The bullpen also has been a mess, having allowed nine earned runs in its last 18 innings.

After jettisoning run producers such as Carlos Lee and Magglio Ordonez in the offseason and relying on Guillen’s preferred small-ball attack featuring speedy leadoff hitter Scott Podsednik, the White Sox have struggled during stretches to score.

Last week, as the Indians continued on their tear, the White Sox dropped two of three in Kansas City – the worst team in the majors – and prompted the always opinionated and outspoken Guillen to proclaim: “We really flat-out stink.”

“When I say my team stinks and doesn’t play the way it can play, I don’t want to hear it from anybody else because they can hear it from me,” Guillen said.

The Indians are amply aware the White Sox are wobbling.

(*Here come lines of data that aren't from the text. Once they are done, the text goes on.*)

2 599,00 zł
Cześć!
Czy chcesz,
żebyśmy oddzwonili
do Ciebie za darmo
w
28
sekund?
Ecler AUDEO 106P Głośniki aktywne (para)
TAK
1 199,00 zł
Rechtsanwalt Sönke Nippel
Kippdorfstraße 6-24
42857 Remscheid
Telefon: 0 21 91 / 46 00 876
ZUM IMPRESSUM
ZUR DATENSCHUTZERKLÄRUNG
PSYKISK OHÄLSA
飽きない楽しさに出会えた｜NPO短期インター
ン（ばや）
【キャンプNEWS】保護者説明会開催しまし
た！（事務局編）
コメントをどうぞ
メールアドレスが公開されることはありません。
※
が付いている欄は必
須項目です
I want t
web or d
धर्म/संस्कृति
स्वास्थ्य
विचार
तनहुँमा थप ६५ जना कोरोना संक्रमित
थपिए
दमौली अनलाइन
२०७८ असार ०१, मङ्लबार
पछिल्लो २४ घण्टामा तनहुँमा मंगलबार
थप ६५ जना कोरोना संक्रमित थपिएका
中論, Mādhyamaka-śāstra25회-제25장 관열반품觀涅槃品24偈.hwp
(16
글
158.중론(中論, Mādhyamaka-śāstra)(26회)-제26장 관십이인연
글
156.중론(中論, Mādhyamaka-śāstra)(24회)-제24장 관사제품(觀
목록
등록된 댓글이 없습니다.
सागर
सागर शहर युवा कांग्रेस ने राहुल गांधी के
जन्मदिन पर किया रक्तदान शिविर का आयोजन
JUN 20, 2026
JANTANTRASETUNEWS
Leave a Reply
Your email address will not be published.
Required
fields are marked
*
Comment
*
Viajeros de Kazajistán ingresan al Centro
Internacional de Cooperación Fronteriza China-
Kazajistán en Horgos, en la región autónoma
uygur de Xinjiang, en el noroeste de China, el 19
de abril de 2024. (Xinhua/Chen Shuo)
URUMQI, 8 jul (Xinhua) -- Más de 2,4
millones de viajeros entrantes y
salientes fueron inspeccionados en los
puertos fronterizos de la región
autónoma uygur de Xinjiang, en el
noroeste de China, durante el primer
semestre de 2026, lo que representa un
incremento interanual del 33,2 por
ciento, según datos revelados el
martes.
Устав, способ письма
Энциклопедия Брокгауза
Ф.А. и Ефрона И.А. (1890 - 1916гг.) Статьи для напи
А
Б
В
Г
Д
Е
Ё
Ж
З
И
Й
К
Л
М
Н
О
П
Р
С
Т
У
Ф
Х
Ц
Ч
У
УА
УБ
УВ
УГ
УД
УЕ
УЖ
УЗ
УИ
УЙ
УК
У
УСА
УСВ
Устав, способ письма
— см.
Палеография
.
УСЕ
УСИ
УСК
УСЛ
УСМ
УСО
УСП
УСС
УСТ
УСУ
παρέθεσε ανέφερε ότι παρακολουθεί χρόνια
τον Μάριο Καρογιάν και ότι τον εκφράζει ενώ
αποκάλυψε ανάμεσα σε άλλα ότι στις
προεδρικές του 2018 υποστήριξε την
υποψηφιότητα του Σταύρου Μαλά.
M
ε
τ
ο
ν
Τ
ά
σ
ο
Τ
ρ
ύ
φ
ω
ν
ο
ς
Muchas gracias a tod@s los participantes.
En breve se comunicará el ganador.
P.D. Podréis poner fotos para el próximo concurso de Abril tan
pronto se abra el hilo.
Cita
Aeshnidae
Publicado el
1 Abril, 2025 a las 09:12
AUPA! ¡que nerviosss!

“They don’t have that big lead anymore and they’ve got to be thinking about that,” Cleveland pitcher C.C. Sabathia said.

Chicago’s road is rough in the final two weeks. After the Indians, they play four games at home against the team that has dominated the AL Central the previous couple of years, the Minnesota Twins. Then it’s on to Detroit for four games and then – perhaps fitting – a three-game finale in Cleveland.

“People told me if you don’t make the playoffs you’re going to be the biggest loser ever,” Guillen said. “Well, that’s part of the game.

“I’m not choking,” he added. “This is baseball. My life is going to continue to move on, maybe here or somewhere else. As soon as the season is over, believe me, I’m going to turn the page.”